Years after Kelly Dwyer went missing and her body was discovered, prosecutors filed homicide charges in the case.
Kris Zocco had a relationship with Dwyer when she disappeared. He has been in prison on unrelated child pornography charges, but has always been a person of interest in this case.
In a lengthy charging document, prosecutors lay out the case against Zocco on Monday. He is charged with first degree reckless homicide, hiding a corpse, and strangulation and suffocation. Detectives in the case interviewed several women who had previous relationships with Zocco. According to the documents they all established a pattern of rough sexual intercourse, specifically oral sex. Many of them complained they couldn’t breathe during these acts.
It is during a sex act that prosecutors say Zocco either intentionally or in a reckless act of suffocation, killed Dwyer. Prosecutors say Zocco either cleaned Dwyer’s body with towels from his bathroom, or wrapped her body in a shower curtain. Both were never found during the investigation. Police dogs did however pick up the scent of Dwyer in the trash chute of Zocco’s Prospect Avenue apartment.
Detectives believe that Zocco removed Dwyer’s body from his apartment in a travel used to carry golf clubs. It is alleged that he left the body in the trunk of his car while visiting another woman he was having a relationship with. It was the next day detectives believe he dumped the body in Jefferson County.
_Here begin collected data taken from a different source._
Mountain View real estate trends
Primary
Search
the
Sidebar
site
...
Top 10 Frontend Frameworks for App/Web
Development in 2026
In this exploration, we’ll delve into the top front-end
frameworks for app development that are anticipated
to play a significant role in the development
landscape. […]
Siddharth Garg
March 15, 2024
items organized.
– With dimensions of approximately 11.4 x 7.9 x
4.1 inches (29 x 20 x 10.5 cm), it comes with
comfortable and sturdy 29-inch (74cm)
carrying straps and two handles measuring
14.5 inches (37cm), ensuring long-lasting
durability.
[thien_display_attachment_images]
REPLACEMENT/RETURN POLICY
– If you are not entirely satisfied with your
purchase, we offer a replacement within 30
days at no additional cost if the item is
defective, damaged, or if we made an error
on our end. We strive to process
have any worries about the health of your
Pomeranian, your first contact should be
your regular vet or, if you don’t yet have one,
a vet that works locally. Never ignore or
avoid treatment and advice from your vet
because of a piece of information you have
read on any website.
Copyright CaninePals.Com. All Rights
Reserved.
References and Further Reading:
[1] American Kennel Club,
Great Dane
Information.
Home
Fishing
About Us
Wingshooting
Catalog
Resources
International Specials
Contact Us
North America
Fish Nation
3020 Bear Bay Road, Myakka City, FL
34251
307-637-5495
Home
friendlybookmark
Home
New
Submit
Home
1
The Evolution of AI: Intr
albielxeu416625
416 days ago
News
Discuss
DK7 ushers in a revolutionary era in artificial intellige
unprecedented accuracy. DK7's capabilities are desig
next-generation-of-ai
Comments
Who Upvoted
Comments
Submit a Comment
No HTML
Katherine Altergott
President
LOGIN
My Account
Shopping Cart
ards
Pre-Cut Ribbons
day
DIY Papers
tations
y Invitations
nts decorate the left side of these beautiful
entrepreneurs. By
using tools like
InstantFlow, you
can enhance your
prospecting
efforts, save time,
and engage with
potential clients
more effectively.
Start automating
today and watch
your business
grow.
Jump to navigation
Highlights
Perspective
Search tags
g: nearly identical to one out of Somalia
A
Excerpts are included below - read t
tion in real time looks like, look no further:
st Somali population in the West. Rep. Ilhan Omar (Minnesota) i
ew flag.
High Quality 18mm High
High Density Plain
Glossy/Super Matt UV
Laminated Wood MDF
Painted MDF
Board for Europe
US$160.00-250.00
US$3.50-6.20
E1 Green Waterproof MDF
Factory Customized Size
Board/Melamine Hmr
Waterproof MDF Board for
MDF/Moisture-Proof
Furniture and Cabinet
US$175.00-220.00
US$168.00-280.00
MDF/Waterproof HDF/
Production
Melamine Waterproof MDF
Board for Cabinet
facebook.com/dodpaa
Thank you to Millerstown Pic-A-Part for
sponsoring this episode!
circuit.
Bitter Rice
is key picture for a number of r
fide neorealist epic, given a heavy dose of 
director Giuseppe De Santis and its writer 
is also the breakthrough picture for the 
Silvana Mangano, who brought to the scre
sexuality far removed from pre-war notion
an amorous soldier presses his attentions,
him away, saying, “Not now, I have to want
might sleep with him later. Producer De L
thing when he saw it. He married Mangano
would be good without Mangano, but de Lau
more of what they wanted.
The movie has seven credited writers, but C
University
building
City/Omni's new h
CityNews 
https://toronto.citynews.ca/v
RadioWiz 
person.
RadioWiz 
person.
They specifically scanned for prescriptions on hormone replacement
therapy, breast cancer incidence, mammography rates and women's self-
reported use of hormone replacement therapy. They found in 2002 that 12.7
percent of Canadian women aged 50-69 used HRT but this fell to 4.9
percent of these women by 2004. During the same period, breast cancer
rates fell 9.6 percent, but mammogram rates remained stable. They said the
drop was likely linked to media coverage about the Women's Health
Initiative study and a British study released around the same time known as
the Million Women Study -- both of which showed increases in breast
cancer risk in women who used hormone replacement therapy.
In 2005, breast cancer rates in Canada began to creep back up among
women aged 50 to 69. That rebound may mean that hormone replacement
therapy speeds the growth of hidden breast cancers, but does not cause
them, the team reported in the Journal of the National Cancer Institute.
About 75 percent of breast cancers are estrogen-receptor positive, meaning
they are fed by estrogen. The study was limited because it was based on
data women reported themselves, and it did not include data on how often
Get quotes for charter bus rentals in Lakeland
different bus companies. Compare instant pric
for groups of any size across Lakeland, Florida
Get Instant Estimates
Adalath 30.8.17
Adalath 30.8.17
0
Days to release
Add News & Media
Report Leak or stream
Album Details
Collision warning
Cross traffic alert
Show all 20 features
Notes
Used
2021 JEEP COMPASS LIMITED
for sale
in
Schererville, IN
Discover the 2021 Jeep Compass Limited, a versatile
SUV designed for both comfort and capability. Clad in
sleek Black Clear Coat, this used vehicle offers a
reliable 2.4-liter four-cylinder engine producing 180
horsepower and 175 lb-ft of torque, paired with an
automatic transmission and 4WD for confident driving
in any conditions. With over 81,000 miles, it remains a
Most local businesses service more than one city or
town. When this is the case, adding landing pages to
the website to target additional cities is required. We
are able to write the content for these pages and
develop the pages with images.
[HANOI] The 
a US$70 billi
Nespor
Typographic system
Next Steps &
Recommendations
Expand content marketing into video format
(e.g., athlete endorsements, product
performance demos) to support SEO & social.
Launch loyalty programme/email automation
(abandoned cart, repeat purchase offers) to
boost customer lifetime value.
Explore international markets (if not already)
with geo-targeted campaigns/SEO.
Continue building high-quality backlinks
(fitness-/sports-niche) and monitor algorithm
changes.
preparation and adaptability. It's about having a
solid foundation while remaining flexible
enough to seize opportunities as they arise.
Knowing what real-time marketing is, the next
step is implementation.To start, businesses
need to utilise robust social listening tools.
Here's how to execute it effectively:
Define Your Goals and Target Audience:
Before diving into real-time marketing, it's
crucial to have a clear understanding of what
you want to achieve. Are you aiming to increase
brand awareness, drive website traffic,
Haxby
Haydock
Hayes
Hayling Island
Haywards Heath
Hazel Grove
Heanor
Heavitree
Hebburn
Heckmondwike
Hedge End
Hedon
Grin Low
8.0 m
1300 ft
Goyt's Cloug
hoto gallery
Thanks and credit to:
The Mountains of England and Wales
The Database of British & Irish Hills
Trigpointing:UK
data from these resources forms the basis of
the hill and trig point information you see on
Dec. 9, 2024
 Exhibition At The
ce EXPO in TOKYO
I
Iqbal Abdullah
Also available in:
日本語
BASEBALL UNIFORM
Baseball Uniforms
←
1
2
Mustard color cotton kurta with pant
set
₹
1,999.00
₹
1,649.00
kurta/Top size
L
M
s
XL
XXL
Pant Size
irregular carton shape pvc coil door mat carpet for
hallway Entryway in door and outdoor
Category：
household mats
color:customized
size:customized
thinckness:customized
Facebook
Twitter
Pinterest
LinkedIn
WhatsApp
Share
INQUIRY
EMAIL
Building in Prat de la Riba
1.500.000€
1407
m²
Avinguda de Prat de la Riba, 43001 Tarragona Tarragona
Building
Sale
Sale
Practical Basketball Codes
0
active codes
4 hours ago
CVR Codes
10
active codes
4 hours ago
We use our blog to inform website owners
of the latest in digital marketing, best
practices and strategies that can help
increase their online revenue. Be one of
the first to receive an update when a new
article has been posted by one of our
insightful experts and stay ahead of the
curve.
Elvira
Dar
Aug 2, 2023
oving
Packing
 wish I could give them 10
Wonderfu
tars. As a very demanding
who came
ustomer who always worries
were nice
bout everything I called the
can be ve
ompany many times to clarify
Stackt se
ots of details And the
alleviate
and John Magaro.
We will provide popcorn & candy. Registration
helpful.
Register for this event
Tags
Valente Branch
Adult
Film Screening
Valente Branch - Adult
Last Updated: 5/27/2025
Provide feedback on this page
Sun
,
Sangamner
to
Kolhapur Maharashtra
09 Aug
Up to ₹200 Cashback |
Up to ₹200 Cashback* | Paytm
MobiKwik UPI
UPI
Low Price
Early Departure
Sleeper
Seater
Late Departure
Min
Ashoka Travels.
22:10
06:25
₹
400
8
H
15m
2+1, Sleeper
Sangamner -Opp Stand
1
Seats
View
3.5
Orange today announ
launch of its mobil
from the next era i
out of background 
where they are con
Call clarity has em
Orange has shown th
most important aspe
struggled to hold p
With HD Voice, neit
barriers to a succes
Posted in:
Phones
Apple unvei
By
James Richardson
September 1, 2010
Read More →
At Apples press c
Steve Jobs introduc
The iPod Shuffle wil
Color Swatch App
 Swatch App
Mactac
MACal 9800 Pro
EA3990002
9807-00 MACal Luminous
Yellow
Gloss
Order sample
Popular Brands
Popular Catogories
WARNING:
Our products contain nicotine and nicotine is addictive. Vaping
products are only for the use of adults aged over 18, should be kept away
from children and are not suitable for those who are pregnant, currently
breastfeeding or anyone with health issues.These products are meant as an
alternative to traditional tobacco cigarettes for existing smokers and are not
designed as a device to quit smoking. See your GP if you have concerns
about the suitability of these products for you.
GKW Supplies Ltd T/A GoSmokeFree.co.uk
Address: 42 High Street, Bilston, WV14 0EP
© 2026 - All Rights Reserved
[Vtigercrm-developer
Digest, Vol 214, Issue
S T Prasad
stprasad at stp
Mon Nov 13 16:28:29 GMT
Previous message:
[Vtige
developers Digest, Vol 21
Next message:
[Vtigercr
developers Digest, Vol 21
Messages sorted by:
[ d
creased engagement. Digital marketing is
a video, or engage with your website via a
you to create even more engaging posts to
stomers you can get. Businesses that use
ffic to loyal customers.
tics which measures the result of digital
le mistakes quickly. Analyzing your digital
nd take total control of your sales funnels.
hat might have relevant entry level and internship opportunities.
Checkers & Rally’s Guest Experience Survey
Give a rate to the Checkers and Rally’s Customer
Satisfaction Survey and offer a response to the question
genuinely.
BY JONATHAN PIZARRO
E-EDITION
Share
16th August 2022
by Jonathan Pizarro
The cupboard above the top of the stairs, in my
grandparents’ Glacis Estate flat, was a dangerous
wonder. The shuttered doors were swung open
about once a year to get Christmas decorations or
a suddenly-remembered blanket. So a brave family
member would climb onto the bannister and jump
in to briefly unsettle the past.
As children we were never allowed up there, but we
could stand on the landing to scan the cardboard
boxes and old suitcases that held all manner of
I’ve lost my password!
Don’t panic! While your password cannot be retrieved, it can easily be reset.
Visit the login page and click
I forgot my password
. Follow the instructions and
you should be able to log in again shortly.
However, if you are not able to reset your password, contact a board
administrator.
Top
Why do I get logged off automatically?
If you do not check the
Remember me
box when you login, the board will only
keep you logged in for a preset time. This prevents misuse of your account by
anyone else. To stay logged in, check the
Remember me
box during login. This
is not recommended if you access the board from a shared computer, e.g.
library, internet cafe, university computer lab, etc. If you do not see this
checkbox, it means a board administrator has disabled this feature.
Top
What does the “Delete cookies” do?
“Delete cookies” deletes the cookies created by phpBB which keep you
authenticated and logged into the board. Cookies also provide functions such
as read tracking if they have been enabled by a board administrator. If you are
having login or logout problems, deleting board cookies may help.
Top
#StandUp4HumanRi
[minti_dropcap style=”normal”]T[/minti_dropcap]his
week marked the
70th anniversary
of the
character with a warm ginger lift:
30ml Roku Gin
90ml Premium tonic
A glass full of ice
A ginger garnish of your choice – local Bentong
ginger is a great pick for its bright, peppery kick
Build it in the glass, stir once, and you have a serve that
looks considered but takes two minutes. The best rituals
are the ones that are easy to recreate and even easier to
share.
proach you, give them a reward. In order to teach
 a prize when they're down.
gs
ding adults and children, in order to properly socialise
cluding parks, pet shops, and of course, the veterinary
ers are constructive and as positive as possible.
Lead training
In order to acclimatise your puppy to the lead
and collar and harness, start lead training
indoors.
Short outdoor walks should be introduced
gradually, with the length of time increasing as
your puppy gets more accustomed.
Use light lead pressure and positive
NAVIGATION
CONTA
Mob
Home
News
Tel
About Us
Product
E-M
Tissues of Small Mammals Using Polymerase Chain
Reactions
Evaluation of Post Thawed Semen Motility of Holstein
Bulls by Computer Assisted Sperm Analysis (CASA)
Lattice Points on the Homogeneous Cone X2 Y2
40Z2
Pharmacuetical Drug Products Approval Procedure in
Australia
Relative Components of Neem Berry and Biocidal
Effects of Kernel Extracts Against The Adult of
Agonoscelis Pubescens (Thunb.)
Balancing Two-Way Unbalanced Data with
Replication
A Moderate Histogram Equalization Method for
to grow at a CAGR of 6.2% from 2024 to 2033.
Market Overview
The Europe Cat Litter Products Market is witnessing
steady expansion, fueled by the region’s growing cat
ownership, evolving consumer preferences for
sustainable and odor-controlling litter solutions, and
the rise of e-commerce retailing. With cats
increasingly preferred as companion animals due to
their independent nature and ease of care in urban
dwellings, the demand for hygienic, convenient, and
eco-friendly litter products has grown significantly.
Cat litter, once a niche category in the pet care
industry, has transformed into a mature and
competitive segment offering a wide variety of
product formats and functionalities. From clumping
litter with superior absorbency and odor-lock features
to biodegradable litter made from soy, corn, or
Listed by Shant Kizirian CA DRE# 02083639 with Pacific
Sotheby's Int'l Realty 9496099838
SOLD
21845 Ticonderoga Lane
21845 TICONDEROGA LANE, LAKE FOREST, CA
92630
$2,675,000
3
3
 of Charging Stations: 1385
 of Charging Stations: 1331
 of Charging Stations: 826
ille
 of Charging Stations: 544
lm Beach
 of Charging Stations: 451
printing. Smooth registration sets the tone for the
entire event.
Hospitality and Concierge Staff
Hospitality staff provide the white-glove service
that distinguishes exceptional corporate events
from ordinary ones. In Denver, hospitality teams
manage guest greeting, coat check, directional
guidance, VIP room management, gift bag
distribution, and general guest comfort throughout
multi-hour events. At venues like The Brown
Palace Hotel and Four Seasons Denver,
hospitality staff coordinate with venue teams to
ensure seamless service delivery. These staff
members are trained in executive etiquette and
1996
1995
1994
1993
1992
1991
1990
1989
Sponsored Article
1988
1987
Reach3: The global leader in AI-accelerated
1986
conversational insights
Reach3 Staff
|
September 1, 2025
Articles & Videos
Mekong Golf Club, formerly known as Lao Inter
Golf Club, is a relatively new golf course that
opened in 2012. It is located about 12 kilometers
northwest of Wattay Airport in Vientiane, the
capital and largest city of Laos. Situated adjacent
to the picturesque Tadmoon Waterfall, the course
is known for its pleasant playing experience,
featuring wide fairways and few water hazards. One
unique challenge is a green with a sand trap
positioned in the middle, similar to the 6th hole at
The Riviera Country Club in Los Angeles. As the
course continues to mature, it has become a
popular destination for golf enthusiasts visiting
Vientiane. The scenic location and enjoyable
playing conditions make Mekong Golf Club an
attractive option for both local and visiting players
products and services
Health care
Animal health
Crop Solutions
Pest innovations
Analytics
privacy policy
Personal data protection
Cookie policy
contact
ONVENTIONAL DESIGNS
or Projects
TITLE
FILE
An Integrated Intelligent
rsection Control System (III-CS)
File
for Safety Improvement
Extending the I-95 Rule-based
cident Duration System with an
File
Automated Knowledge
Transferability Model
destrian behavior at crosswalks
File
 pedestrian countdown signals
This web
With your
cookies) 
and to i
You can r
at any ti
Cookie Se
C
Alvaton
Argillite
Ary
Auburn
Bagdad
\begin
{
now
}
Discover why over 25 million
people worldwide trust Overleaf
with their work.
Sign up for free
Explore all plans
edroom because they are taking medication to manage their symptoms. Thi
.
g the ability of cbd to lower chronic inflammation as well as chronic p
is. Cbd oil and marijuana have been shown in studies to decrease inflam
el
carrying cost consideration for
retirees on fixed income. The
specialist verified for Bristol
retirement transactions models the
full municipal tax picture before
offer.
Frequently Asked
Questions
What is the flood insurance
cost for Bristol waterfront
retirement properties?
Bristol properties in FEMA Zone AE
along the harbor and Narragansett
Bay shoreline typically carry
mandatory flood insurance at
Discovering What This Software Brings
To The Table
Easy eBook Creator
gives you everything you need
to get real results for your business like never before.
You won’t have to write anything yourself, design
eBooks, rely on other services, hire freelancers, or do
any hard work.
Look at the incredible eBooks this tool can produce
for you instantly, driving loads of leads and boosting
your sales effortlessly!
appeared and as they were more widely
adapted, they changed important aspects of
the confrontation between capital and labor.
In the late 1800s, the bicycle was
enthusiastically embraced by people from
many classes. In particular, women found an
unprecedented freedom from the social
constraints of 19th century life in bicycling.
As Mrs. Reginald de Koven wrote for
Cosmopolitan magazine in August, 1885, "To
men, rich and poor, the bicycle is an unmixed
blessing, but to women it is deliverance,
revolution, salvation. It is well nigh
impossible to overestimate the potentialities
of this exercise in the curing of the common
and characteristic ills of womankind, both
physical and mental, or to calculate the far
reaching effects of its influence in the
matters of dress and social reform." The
“We had the luxury to really get this right given the fact the defendant has been in state prison,” said Milwaukee Police Chief Ed Flynn.
Dwyer’s family hasn’t commented on the most recent developments in the case. Zocco is expected in a Milwaukee County Courtroom Tuesday to face charges.
Dwyer's family and friends hope the focus will be on her life and legacy, not on her gruesome death.
Dwyer's memory lives on at the Sojourner Family Peace Center, a fund was set up in her name to help local women impacted by violence. Her family matched every donation up to $10,000.
"I think closure, in some ways, may never happen," says Carmen Pitre, the President and CEO of the Sojourner Family Peace Center. "Loss by homicide, by violence, is just excruciating. It's an honor for us to accept those donations in her memory and to put them to use to help other women. She's is not forgotten. We want her family to know she was loved, her life had meaning, and that other people will be helped."